"AJ" we wszystkich swoich wyścigach meldował się na mecie na 3. pozycji. - To nie był mój dzień. Właściwie przez cały czas coś mi nie pasowało. Motocykle nie wyjeżdżały spod taśmy. A to źle trafiliśmy z przełożeniem, a to jeszcze coś innego. W sumie myślę, że problem bardziej leży we mnie, a nie w czymś innym. Cały ten tydzień był dość dziwny, bo z rzeczy naprawdę zaplanowanych wyszedł mi tylko wyjazd do Goeteborga na sesję reklamową przed Grand Prix na Ullevi.
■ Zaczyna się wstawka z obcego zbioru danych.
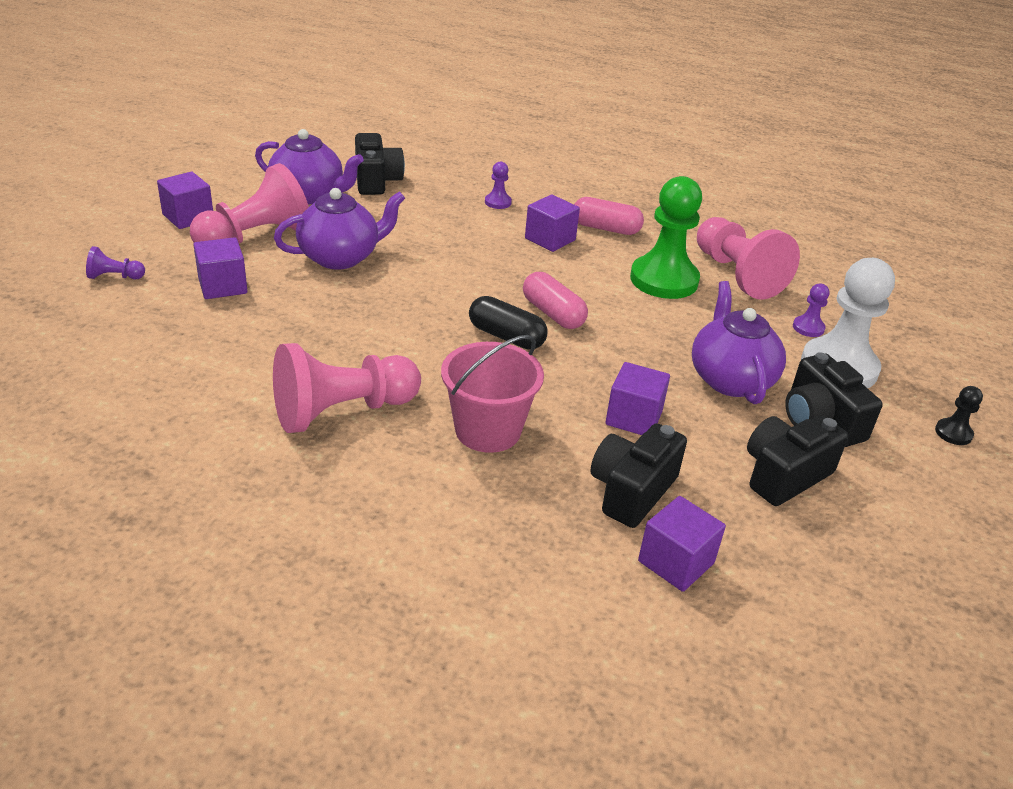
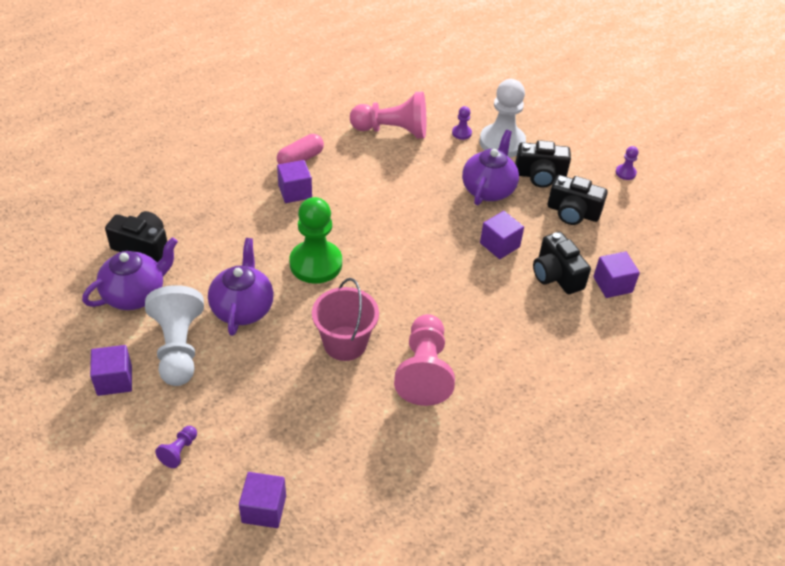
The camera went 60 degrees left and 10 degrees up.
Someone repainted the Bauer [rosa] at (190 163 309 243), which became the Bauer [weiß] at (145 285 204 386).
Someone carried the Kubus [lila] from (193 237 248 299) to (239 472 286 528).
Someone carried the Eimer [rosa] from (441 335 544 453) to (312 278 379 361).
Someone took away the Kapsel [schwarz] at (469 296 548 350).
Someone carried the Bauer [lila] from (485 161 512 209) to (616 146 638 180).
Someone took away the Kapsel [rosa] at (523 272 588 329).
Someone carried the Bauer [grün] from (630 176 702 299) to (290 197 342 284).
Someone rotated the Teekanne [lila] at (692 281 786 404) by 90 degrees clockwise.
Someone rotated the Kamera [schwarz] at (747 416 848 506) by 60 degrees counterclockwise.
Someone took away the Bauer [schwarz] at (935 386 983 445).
Potem wszystko się zatrzymało. Głównie przez chorobę, która kosztowała mnie sporo sił. Właściwie od niedawna jem w miarę normalnie, jestem jakiś taki słaby i apatyczny. W piątek było super przyjemnie podczas wizyty kibiców w parkingu, a dziś znów do niczego. Podejrzewam, że brakuje mi po prostu objeżdżenia spod taśmy, bo tego nie ćwiczyłem jeszcze w tym roku - powiedział zaraz po zawodach Jonsson.
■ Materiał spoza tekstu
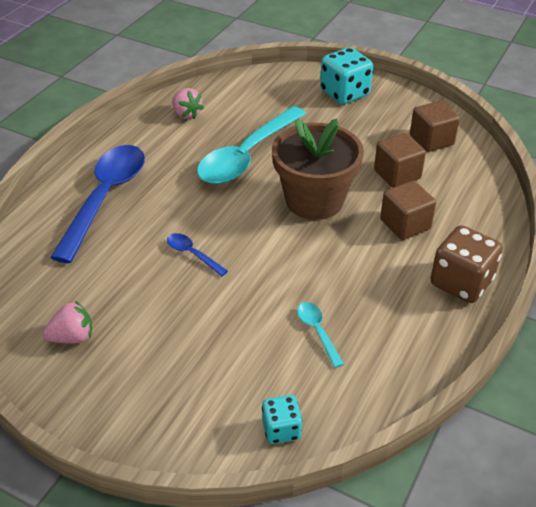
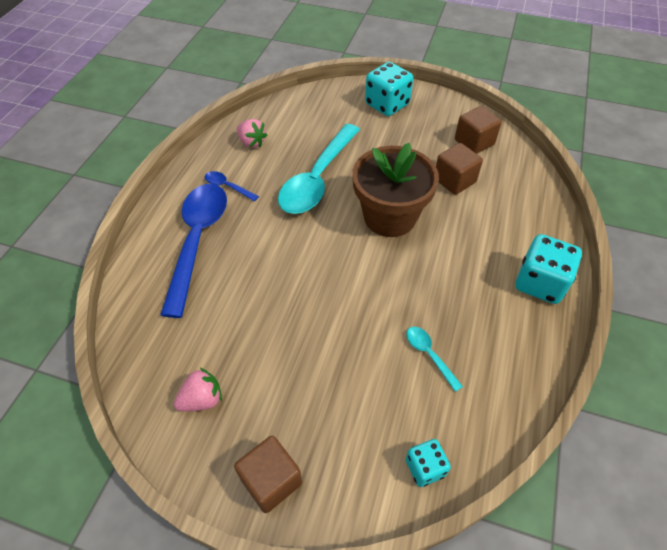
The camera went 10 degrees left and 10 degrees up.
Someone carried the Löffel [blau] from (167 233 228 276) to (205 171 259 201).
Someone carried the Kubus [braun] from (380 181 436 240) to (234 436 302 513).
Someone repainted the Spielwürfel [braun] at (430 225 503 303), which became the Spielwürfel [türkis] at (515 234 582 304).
Słaba postawa Szweda zdziwiła wielu kibiców, którzy po ostatnich wypowiedziach 29-latka byli pewni, że jego motocykle będą spisywać się wyśmienicie. - To jest tak, że po zimie motocykle zawsze są szybkie. Jak się jedzie samemu! Brakowało konfrontacji z innymi zawodnikami i jazdy na pełny gaz. Nie zamierzam jednak tego tak zostawiać i trening, który ma odpowiedzieć na kilka pytań, zaplanowałem już na jutro. Myślę, że zawody mogły się podobać, bo parę wyścigów było bardzo emocjonujących - dodał Andreas.
W Kryterium Asów z kompletem punktów triumfował inny jeździec Gryfów - Emil Sajfutdinow. - Gratuluję zwycięstwa Emilowi, który dziś na torze robił co chciał - zakończył "AJ".
Andreas Jonsson czasu na treningi ma coraz mniej. Polonia Bydgoszcz już 5 kwietnia uda się bowiem pod Jasną Górę na mecz I kolejki Speedway Ekstraligi, w którym zmierzy się z Włókniarzem Częstochowa.